Yolaine de Courson (born 14 July 1954) is a French politician who served as a member of the French National Assembly from 2017 to 2022, representing the department of Côte-d'Or. She was elected as a member of La République En Marche!, but left the party and in May 2020, she was one of the 17 initial members who formed the short-lived Ecology Democracy Solidarity group.

==Political career==
De Courson entered national politics at the age of 63, having previously retired from her career in business. In parliament, she served on the Committee on Sustainable Development and on the Committee on European Affairs. She was also a member of the parliamentary friendship groups with Spain and Iran. Since 2019, she has been a member of the French delegation to the Franco-German Parliamentary Assembly.

In addition to her committee assignments, de Courson was a member of the French delegation to the Parliamentary Assembly of the Council of Europe since 2017. In this capacity, she serves on the Committee on Social Affairs, Health and Sustainable Development; the Sub-Committee on Children; and the Sub-Committee on the European Social Charter.

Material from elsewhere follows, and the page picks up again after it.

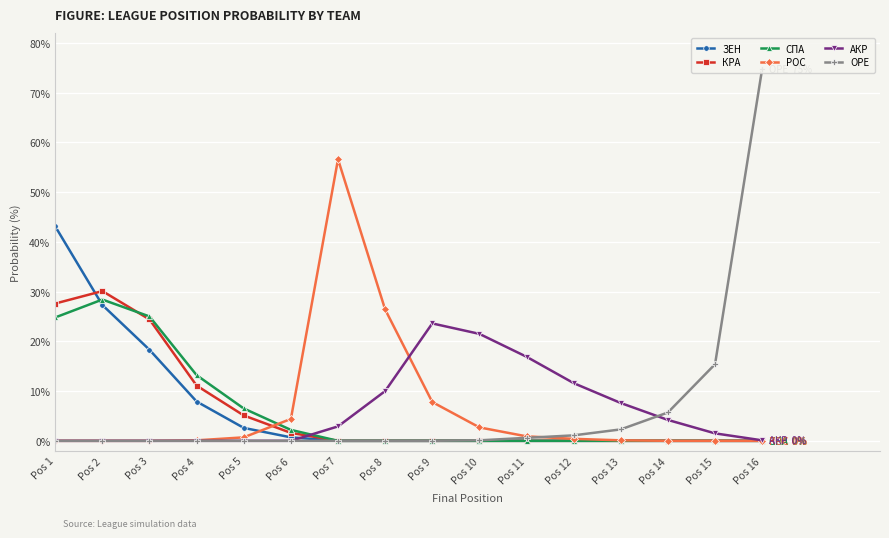

At which category does the chart reach its peak across all series?

Pos 16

De Courson lost her seat in the first round of the 2022 French legislative election, coming in fourth place.

==Political positions==
In July 2019, de Courson decided not to align with her parliamentary group's majority and became one of 52 LREM members who abstained from a vote on the French ratification of the European Union’s Comprehensive Economic and Trade Agreement (CETA) with Canada.